Ah, more rock legends. Some would say that this one stands as tall in the pantheon as Neil Young and has, arguably, moved around his musical styles more frequently and with greater flexibility than the previously experienced wonder. Others might argue that he has a lot to answer for with the increasingly hysterical (how ever you want to interpret that word) rock behemoth Led Zeppelin leading astray all sorts of impressionable youth and other musicians. Yes it’s our old friend Percy aka Robert Plant who has taken to the road in the civilising company of Alison Krauss and T Bone Burnett to perform their blend of roots and old classics to the masses. You will recall that they have a mega selling album out.

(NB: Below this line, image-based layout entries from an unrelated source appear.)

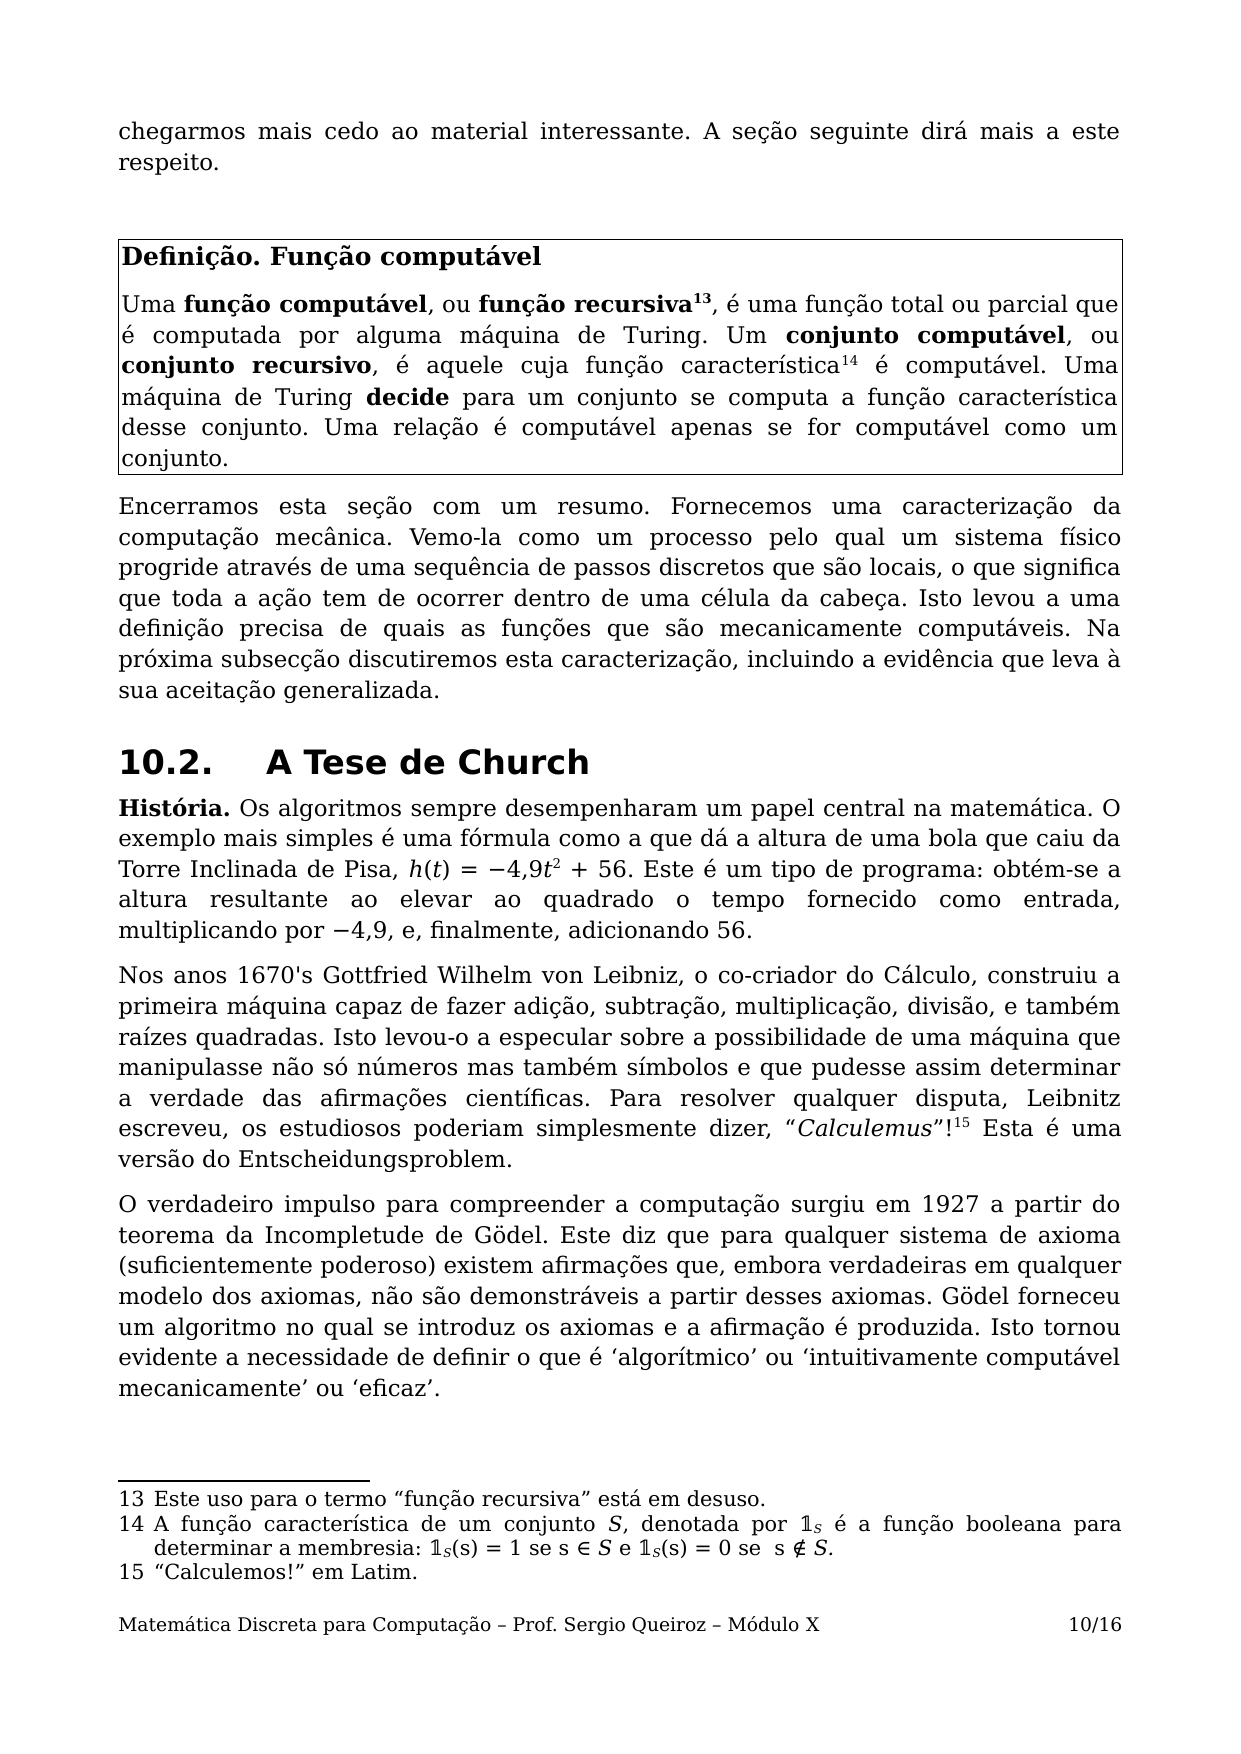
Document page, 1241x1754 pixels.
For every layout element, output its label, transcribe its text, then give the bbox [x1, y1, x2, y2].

subtitle A Tese de Church [118, 743, 1122, 782]
text Nos anos 1670's Gottfried Wilhelm von Leibniz, o co-criador do Cálculo, construiu a primeira máquina capaz de fazer adição, subtração, multiplicação, divisão, e também raízes quadradas. Isto levou-o a especular sobre a possibilidade de uma máquina que manipulasse não só números mas também símbolos e que pudesse assim determinar a verdade das afirmações científicas. Para resolver qualquer disputa, Leibnitz escreveu, os estudiosos poderiam simplesmente dizer, “Calculemus”! Esta é uma versão do Entscheidungsproblem. [118, 962, 1122, 1173]
text História. Os algoritmos sempre desempenharam um papel central na matemática. O exemplo mais simples é uma fórmula como a que dá a altura de uma bola que caiu da Torre Inclinada de Pisa, h(t) = −4,9t2 + 56. Este é um tipo de programa: obtém-se a altura resultante ao elevar ao quadrado o tempo fornecido como entrada, multiplicando por −4,9, e, finalmente, adicionando 56. [118, 794, 1122, 944]
text Definição. Função computável [119, 240, 1122, 272]
text Este uso para o termo “função recursiva” está em desuso. [118, 1487, 1122, 1512]
text O verdadeiro impulso para compreender a computação surgiu em 1927 a partir do teorema da Incompletude de Gödel. Este diz que para qualquer sistema de axioma (suficientemente poderoso) existem afirmações que, embora verdadeiras em qualquer modelo dos axiomas, não são demonstráveis a partir desses axiomas. Gödel forneceu um algoritmo no qual se introduz os axiomas e a afirmação é produzida. Isto tornou evidente a necessidade de definir o que é ‘algorítmico’ ou ‘intuitivamente computável mecanicamente’ ou ‘eficaz’. [118, 1191, 1122, 1402]
text Uma função computável, ou função recursiva, é uma função total ou parcial que é computada por alguma máquina de Turing. Um conjunto computável, ou conjunto recursivo, é aquele cuja função característica é computável. Uma máquina de Turing decide para um conjunto se computa a função característica desse conjunto. Uma relação é computável apenas se for computável como um conjunto. [119, 287, 1122, 474]
text chegarmos mais cedo ao material interessante. A seção seguinte dirá mais a este respeito. [118, 118, 1122, 175]
text “Calculemos!” em Latim. [118, 1560, 1122, 1584]
text Encerramos esta seção com um resumo. Fornecemos uma caracterização da computação mecânica. Vemo-la como um processo pelo qual um sistema físico progride através de uma sequência de passos discretos que são locais, o que significa que toda a ação tem de ocorrer dentro de uma célula da cabeça. Isto levou a uma definição precisa de quais as funções que são mecanicamente computáveis. Na próxima subsecção discutiremos esta caracterização, incluindo a evidência que leva à sua aceitação generalizada. [118, 493, 1122, 703]
text A função característica de um conjunto S, denotada por 𝟙S é a função booleana para determinar a membresia: 𝟙S(s) = 1 se s ∈ S e 𝟙S(s) = 0 se s ∉ S. [118, 1512, 1122, 1560]
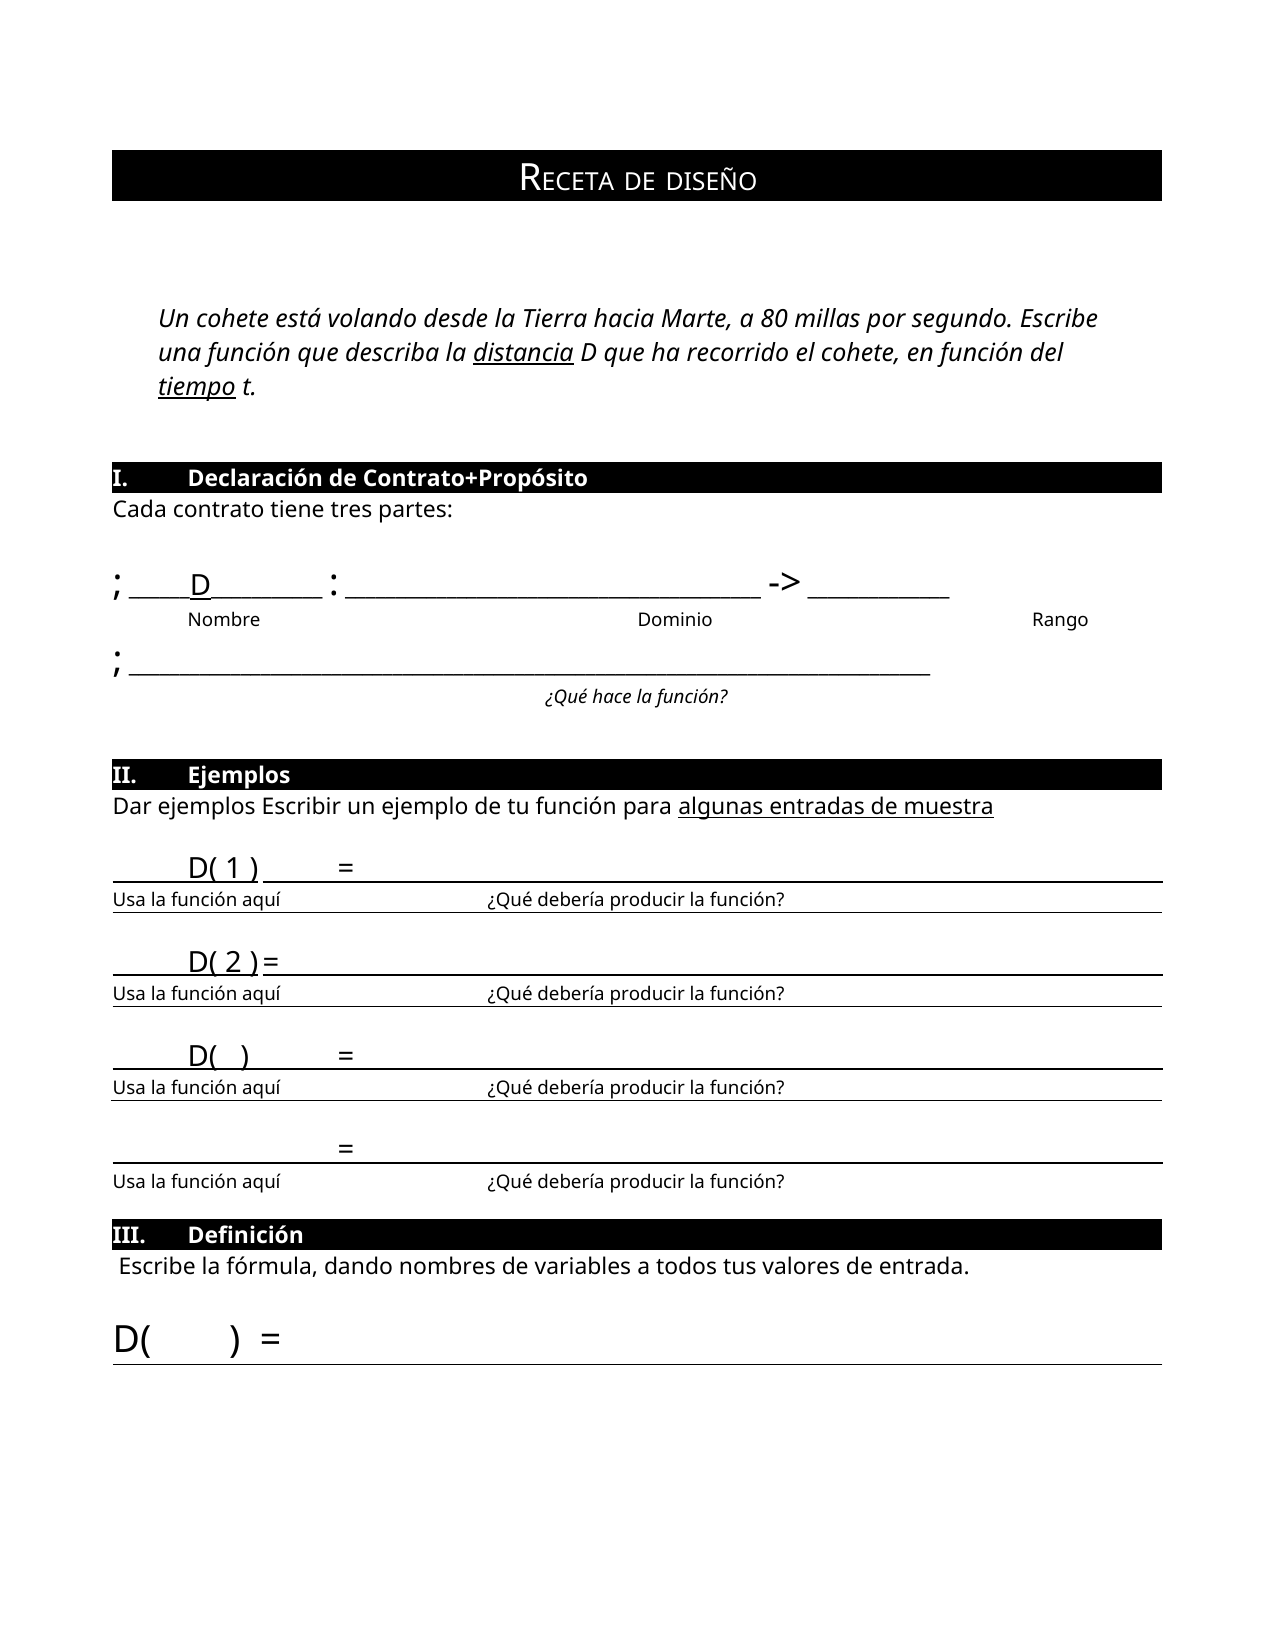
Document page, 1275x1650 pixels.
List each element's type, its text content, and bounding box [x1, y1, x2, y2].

text Usa la función aquí ¿Qué debería producir la función? [112, 1074, 1162, 1100]
subtitle Ejemplos [112, 759, 1162, 790]
text Cada contrato tiene tres partes: [112, 493, 1162, 524]
text = [112, 1129, 1162, 1162]
text [112, 1069, 1162, 1074]
text Usa la función aquí ¿Qué debería producir la función? [112, 981, 1162, 1006]
text D( 1 ) = [112, 847, 1162, 887]
subtitle Declaración de Contrato+Propósito [112, 462, 1162, 493]
list Escribe la fórmula, dando nombres de variables a todos tus valores de entrada. [75, 1250, 1162, 1281]
text D( ) = [112, 1313, 1162, 1364]
text ; _______________________________________________________________________________ [112, 632, 1162, 683]
text Un cohete está volando desde la Tierra hacia Marte, a 80 millas por segundo. Escribe una función que describa la distancia D que ha recorrido el cohete, en función del tiempo t. [158, 300, 1125, 403]
text D( 2 ) = [112, 941, 1162, 981]
subtitle Definición [112, 1219, 1162, 1250]
text ¿Qué hace la función? [112, 683, 1162, 708]
text Usa la función aquí ¿Qué debería producir la función? [112, 1168, 1162, 1194]
subtitle Receta de diseño [112, 150, 1162, 201]
text Nombre Dominio Rango [112, 606, 1162, 632]
text ; ______D___________ : _________________________________________ -> ______________ [112, 555, 1162, 606]
text Dar ejemplos Escribir un ejemplo de tu función para algunas entradas de muestra [112, 790, 1162, 822]
text Usa la función aquí ¿Qué debería producir la función? [112, 887, 1162, 912]
text [112, 1163, 1162, 1168]
text D( ) = [112, 1035, 1162, 1068]
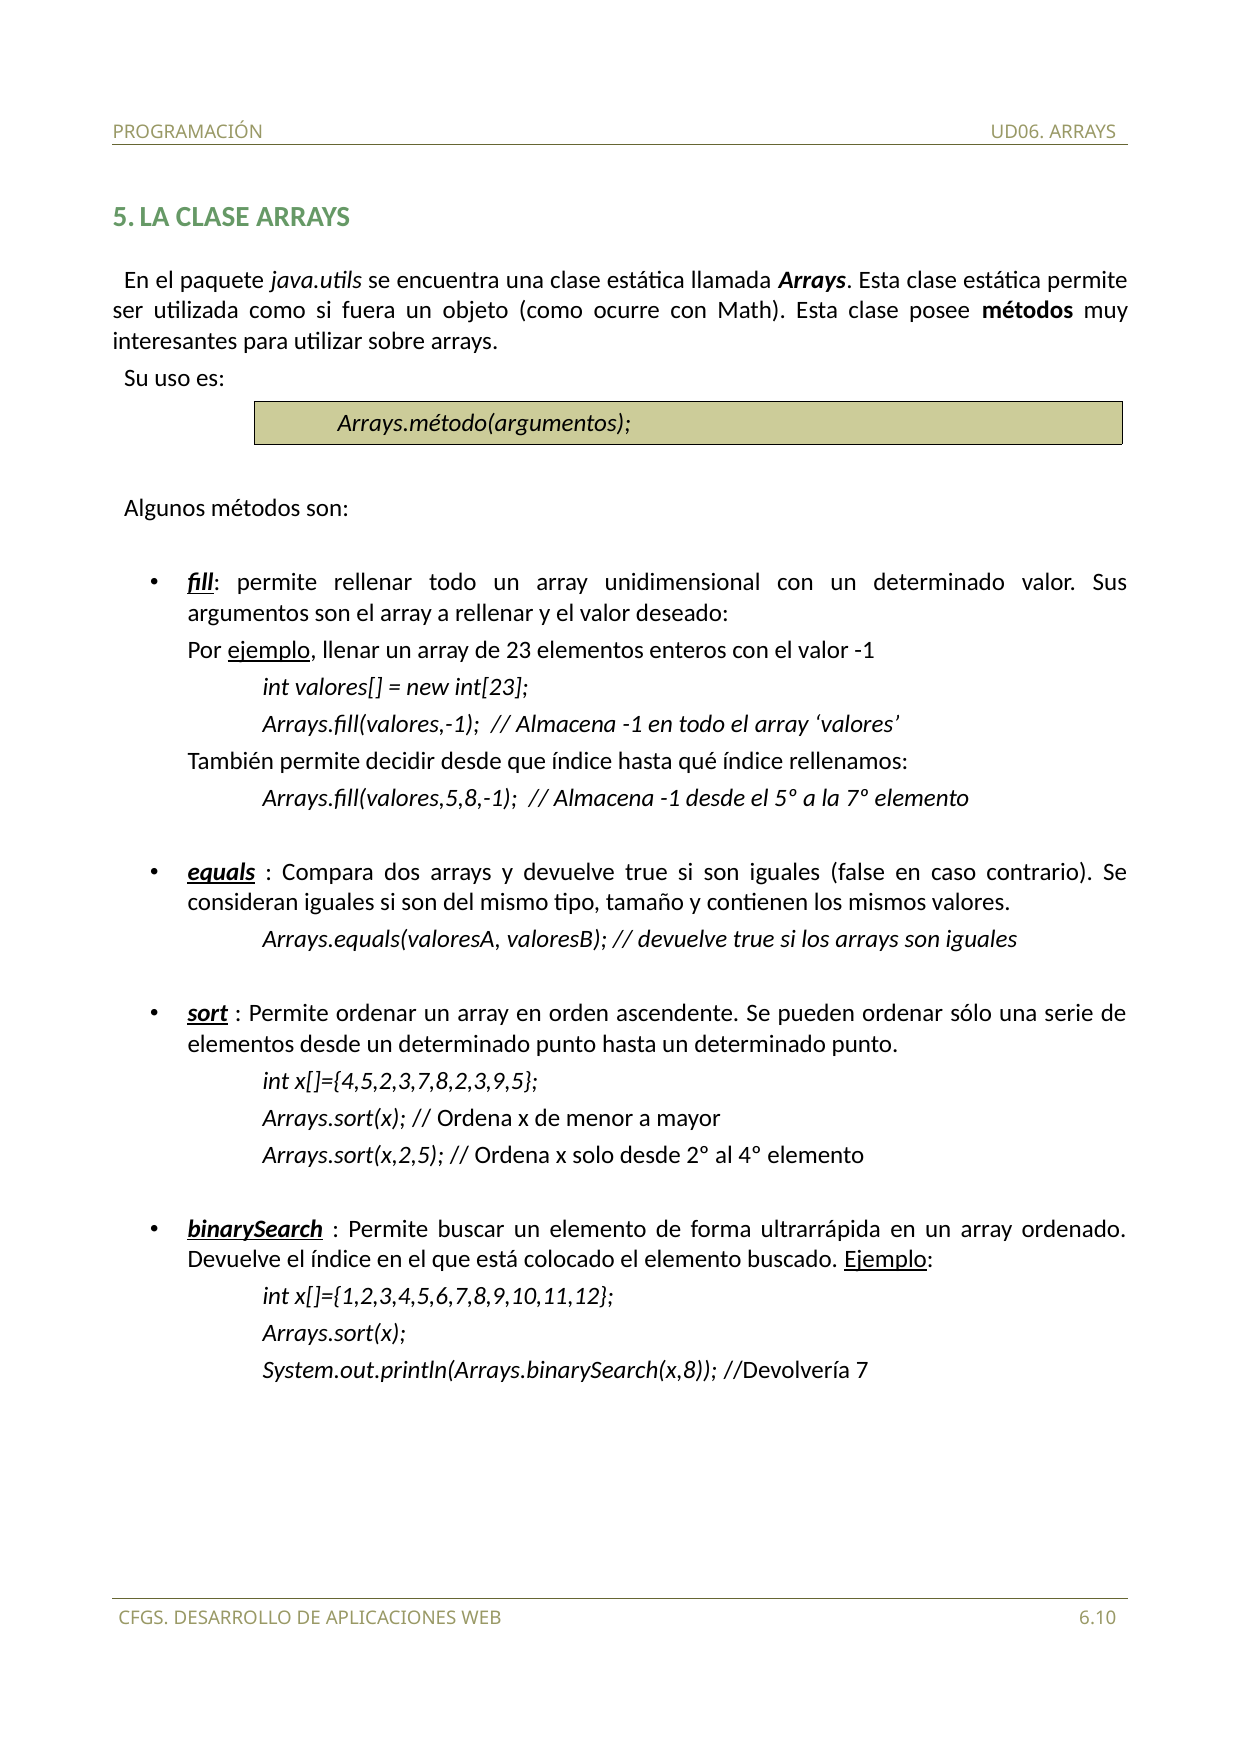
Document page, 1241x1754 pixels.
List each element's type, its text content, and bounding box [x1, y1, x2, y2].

Which may explain the choice of venues for this tour, most of them soul-less hangar-dromes, which may get the punters in but don’t lend themselves to the sort of music heard on the album. Maybe they were the bookings for the rumoured but so far unrealised Zeppelin reunion.
Anyway, off to the Cardiff International Arena for one of the early nights of the Europe end of their tour. Now the CIA – as it’s known – is a curious building being coloured an imaginative shade of brown on the outside (imaginative in the sense that you have to ask what on earth they were thinking of to paint it such a depressing colour) and being a vast open space on the inside. We were positioned almost level with the side of the stage and were able to appreciate the full enormity of the place.
But enough, onto the music. A brief blast of the support act had us scurrying to the bar until the main act appeared. Unfortunately if you’re playing an enormodome you need to work very hard on getting the acoustics right and particularly so if your line up includes fiddle, banjo and mandolin. Sadly they hadn’t got it fixed. But looked at differently this worked fantastically well on some of the ethereal Alison Krauss solo tracks – Down To The River To Pray was unbelievably haunting and magical as the echo floated around behind the voices. But on the other stuff it sounded less good. The album was all fine, the old Zeppelin tracks even worked well although the tribute to Sandy Denny was handled better on the burst of Matty Groves that materialised out of the ether (there’s those weird acoustics again – but I hold that it hadn’t been specifically set to produce that effect) rather than the specific dedication to Ms Denny.
Ultimately I have to resort to ambivalence. The band (fine performances from all but special mentions to T Bone Burnett himself, Buddy Miller and Stuart Duncan), Alison Krauss, even tea-swilling Robert Plant were all great. The venue was as uninvolving as it is possible to be with them on stage and us in our seats and a chill barrier between the two and this all fed back to the stage and you felt they were doing their jobs because they couldn’t feed off anything coming from the crowd and so there was no rapport. If it had been in an intimate – or even something half the size – venue then all this would have been resolved. But they wouldn’t have made as much money.